**Exercise text**

━━━━━━━━━━

Lucas and Marcus Dobre-Mofid (born January 28, 1999), collectively known as the Dobre Twins, are an American dancing duo and YouTube personalities who rose to prominence on the now-defunct video application Vine. They are part of the Dobre Brothers, where they are joined by their older brothers, Cyrus and Darius.

The Dobre Brothers produce video content. Their content includes challenge videos, experiments, vlogs, dance videos, pranks and lots of other content.

The twins run their eponymous YouTube channel Lucas and Marcus while the brothers feature collectively on "Dobre Brothers" and "Dobre Cars".

Personal life 
The twins were born in Maryland to retired Olympic gymnast Aurelia Dobre and Boz Mofid, the owners of Dobre Gymnastics Academy in Gaithersburg, Maryland. They have two older brothers, Cyrus Dobre (born 1993) and Darius Dobre (born 1995).

Career 
Lucas and Marcus were known as "TwinBotz", they first gained fame on the six-second video application Vine, where they had more than 1.8 million followers before it shut down. The twins used the app to showcase their talent, including breakdancing and gymnastics stunts, such as backflips. Their popularity helped them earn a spot at AT&T's Later Haters expo.

In March 2018, it was announced that the Dobre Brothers have signed a joint venture deal with Creative Artists Agency (CAA).

━━━━━━━━━━

**Recorded data**
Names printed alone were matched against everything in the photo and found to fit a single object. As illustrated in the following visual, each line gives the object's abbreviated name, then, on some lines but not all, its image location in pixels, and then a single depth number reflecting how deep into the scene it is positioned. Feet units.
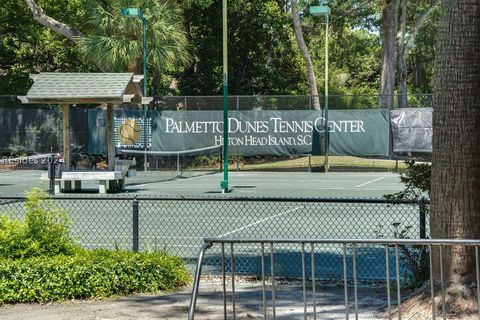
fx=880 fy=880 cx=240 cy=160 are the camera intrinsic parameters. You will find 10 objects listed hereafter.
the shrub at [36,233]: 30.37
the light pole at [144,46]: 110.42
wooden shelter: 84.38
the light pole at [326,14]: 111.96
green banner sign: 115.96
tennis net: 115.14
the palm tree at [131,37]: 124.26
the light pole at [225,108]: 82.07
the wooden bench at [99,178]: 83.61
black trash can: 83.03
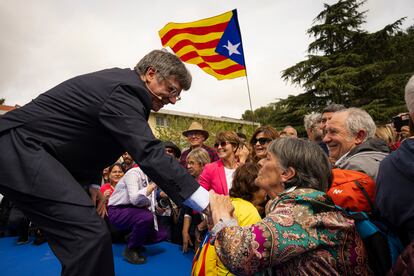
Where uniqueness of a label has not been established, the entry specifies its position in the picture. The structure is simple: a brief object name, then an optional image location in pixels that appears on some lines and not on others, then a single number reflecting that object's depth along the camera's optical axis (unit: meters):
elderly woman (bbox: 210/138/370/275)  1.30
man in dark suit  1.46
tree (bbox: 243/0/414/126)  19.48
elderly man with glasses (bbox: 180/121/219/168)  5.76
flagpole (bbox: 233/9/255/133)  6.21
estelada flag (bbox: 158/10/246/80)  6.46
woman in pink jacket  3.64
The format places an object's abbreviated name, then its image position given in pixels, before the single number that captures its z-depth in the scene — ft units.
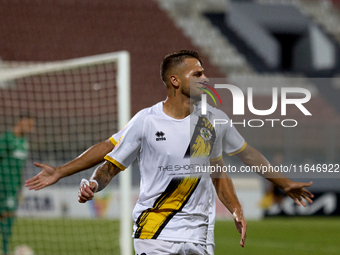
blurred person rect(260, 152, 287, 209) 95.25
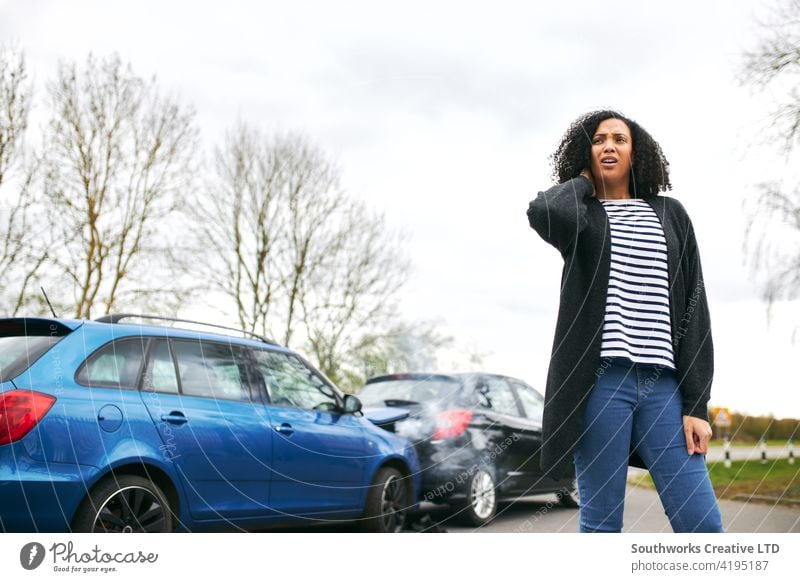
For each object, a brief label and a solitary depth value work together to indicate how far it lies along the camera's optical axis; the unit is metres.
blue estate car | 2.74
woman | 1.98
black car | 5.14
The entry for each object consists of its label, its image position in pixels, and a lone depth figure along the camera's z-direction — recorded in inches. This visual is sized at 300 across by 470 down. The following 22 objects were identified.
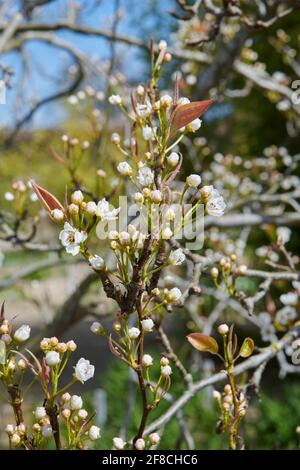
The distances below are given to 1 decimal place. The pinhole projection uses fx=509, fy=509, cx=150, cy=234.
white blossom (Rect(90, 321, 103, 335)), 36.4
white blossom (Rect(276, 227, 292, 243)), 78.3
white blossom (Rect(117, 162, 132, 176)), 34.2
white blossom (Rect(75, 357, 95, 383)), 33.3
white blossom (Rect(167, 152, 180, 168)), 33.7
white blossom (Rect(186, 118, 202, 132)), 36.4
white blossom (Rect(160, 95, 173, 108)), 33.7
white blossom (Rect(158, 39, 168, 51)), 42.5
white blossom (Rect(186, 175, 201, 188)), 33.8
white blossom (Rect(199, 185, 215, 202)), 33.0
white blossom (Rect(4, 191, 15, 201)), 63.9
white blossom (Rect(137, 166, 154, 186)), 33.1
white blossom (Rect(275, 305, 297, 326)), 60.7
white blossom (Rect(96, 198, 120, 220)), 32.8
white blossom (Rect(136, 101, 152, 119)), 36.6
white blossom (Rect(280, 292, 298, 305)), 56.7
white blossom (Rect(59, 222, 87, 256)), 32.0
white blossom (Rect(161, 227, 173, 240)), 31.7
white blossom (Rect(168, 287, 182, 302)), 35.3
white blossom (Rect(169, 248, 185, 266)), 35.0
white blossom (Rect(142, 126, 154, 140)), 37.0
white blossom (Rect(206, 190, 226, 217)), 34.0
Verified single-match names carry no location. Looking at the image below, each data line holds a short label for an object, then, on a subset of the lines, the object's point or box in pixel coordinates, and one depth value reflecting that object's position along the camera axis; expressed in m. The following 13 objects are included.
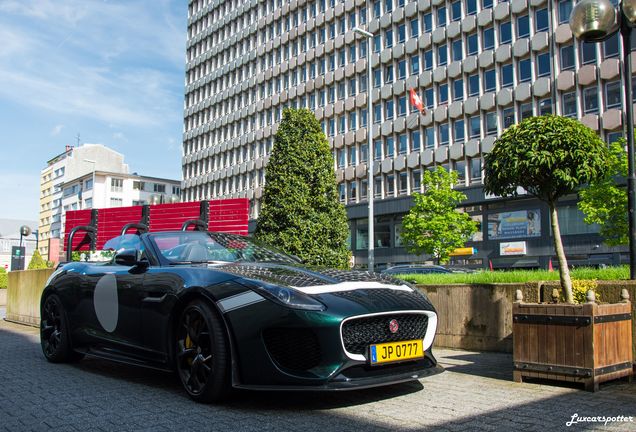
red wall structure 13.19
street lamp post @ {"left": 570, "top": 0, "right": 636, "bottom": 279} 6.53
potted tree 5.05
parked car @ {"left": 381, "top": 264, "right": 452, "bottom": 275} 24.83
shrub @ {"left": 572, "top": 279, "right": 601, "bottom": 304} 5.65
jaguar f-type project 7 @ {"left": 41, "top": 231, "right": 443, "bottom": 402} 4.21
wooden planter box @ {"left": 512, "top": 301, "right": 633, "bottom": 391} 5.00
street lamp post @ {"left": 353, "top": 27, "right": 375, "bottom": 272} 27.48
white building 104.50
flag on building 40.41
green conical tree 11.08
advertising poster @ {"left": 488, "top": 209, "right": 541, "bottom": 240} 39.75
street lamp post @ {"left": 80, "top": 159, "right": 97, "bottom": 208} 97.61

━━━━━━━━━━

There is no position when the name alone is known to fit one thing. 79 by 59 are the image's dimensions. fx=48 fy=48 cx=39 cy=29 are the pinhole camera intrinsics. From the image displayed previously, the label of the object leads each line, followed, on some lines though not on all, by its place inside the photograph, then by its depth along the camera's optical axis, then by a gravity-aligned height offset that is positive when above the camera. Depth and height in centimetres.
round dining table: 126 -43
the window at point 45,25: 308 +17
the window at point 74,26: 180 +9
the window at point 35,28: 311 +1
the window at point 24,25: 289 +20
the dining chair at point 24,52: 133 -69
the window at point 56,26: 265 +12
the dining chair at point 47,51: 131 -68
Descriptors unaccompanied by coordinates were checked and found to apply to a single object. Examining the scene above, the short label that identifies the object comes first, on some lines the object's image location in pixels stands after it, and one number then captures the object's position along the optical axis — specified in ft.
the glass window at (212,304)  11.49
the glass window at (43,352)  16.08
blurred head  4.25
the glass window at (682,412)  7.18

━━━━━━━━━━

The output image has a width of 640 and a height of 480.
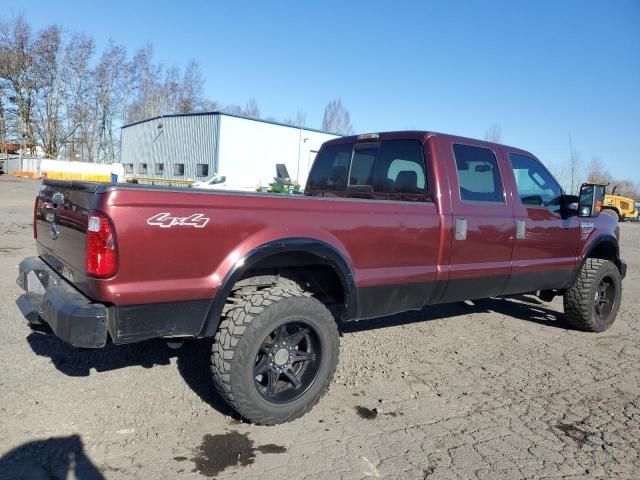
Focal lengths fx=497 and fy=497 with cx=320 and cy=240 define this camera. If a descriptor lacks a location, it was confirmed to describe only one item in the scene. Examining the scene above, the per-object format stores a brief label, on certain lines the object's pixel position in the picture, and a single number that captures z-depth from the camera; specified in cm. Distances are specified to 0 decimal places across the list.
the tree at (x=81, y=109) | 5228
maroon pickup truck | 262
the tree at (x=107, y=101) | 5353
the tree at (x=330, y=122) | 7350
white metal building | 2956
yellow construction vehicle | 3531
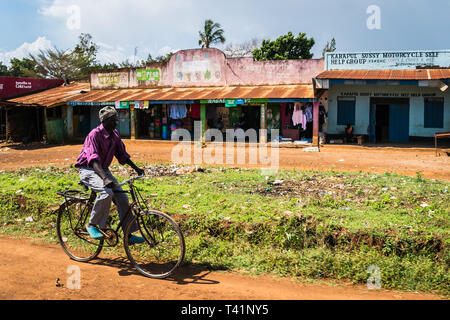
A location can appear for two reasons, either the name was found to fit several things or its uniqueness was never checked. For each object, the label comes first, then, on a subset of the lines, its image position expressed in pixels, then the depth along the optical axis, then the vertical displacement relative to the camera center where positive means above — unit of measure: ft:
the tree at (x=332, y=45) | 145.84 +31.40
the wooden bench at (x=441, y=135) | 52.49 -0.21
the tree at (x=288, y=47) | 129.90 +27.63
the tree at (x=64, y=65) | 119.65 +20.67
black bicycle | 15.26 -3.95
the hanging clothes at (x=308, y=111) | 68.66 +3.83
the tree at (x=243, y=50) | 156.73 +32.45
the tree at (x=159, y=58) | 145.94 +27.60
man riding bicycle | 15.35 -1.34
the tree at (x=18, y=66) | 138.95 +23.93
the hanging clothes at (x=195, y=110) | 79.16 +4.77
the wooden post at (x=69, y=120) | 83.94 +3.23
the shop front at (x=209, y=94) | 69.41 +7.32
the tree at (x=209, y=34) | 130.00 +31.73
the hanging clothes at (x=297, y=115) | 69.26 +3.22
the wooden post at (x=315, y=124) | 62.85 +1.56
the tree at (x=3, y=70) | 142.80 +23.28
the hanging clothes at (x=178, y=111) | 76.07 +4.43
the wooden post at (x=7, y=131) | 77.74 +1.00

━━━━━━━━━━

**Action item**
Repeat word for word the stretch of the Dobre Twins text from "The Dobre Brothers produce" through "Dobre (born 1995).". Rely only on the text for what comes next.

**Solved exercise**
The Dobre Brothers produce video content. Their content includes challenge videos, experiments, vlogs, dance videos, pranks and lots of other content.

The twins run their eponymous YouTube channel Lucas and Marcus while the brothers feature collectively on "Dobre Brothers" and "Dobre Cars".

Personal life 
The twins were born in Maryland to retired Olympic gymnast Aurelia Dobre and Boz Mofid, the owners of Dobre Gymnastics Academy in Gaithersburg, Maryland. They have two older brothers, Cyrus Dobre (born 1993) and Darius Dobre (born 1995).